Iranian deputies are protesting for a fifth day against a decision by the conservative Guardians Council to bar thousands of candidates in next month's legislative elections. They are continuing a sit-in demonstration in spite of intervention by the country's supreme leader urging the Guardians Council to review its ban.
Prague, 15 January 2004 (RFE/RL) - Intervention by Iran's supreme leader in the row between reformist deputies and the conservative Guardians Council was not enough to end a demonstration by parliament deputies.
Iranian Supreme Leader Ayatollah Ali Khamenei yesterday asked the council to revise its massive disqualification of reformist candidates ahead of elections next month. Khamenei has the final word in all matters related to the Islamic state. "The Guardians Council has about 20 to 22 days to review what has happened. It is a very good opportunity," he said.
The council has justified the bans by questioning the Islamic credentials of the candidates, many of whom are considered moderates and reformers. The bans affect thousands of candidates, including many incumbent deputies.
Khamenei addressed the problem of the incumbent candidates in remarks to council members: "Those whose [abilities] were proved in the past are competent, unless it is proved otherwise. If the contrary is proved, then you should not listen to anyone."

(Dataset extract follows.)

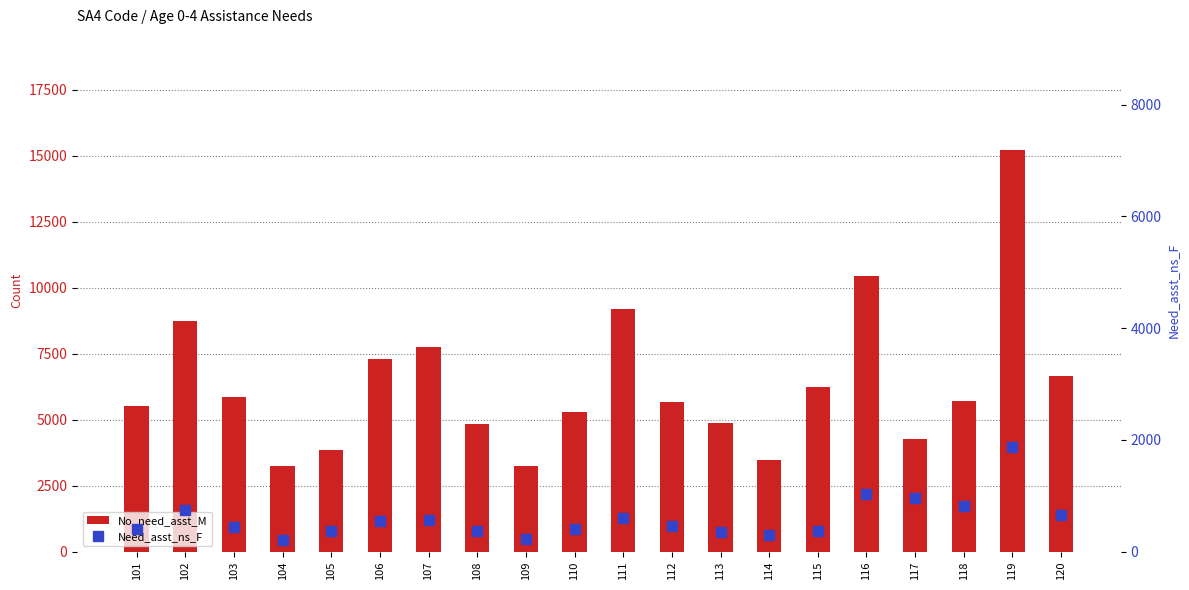

Which series has the widest spread of values?

No_need_asst_M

The supreme leader's intervention apparently did not fully satisfy the some 80 protesting deputies, who have vowed to continue their sit-in demonstration. Nevertheless, the deputies see the intervention as a positive sign and a rally scheduled for later today has been cancelled.

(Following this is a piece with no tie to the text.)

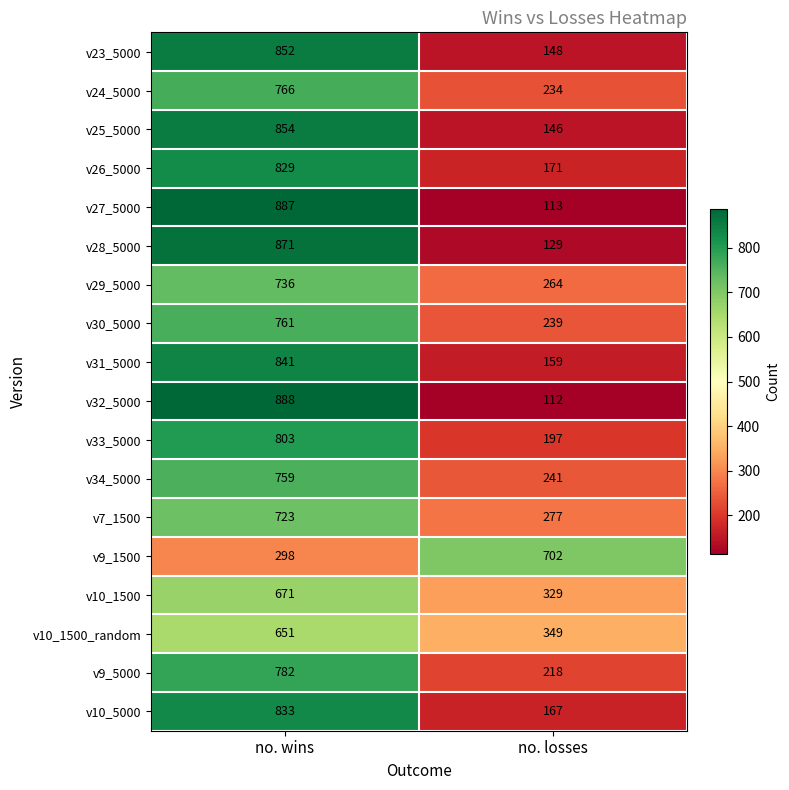

What is the spread (max minus min) of values at no. losses?

590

Siavash Ardalan, a correspondent for RFE/RL's affiliated station, Radio Farda, says the reformists interpret Khamenei's intervention as a victory. "At this stage the reformists, in their fifth day of their parliamentary sit-in, are claiming victory as they feel that the Supreme leader with his comments to the Guardians Council members has put the ball in their court. [In] the statement that the [deputies] released today they said that [they] are awaiting the Guardians Council's reaction and the interpretation of the supreme leader's speech," Ardalan said.
Khamenei, in his comments, left room for interpretation. In an apparent reference to the protesting deputies, he told members of the Guardians Council that they should not retreat in the face of people who want to resort to force. "I don't advise the Guardians Council to surrender to those who want to force their way against the law. Never," he said.
As a sign of easing of tension, officials are now considering dropping their threat to resign. Many members of President Mohammad Khatami's cabinet and all of the provincial governors had said they would resign in a week if the election ban was not reversed.
Ardalan says, however, Iran's factional power struggle between reformers and conservatives will continue. "[It] seems that Khamenei, by making ambiguous statements as to how both factions should proceed in this strife, he is leaving the court open for the continuation of the power struggle," he said.
The Guardians Council is due to make a final ruling on the disqualifications by the end of this month. A definitive list of candidates is to be released on 12 February -- just a week ahead of the vote.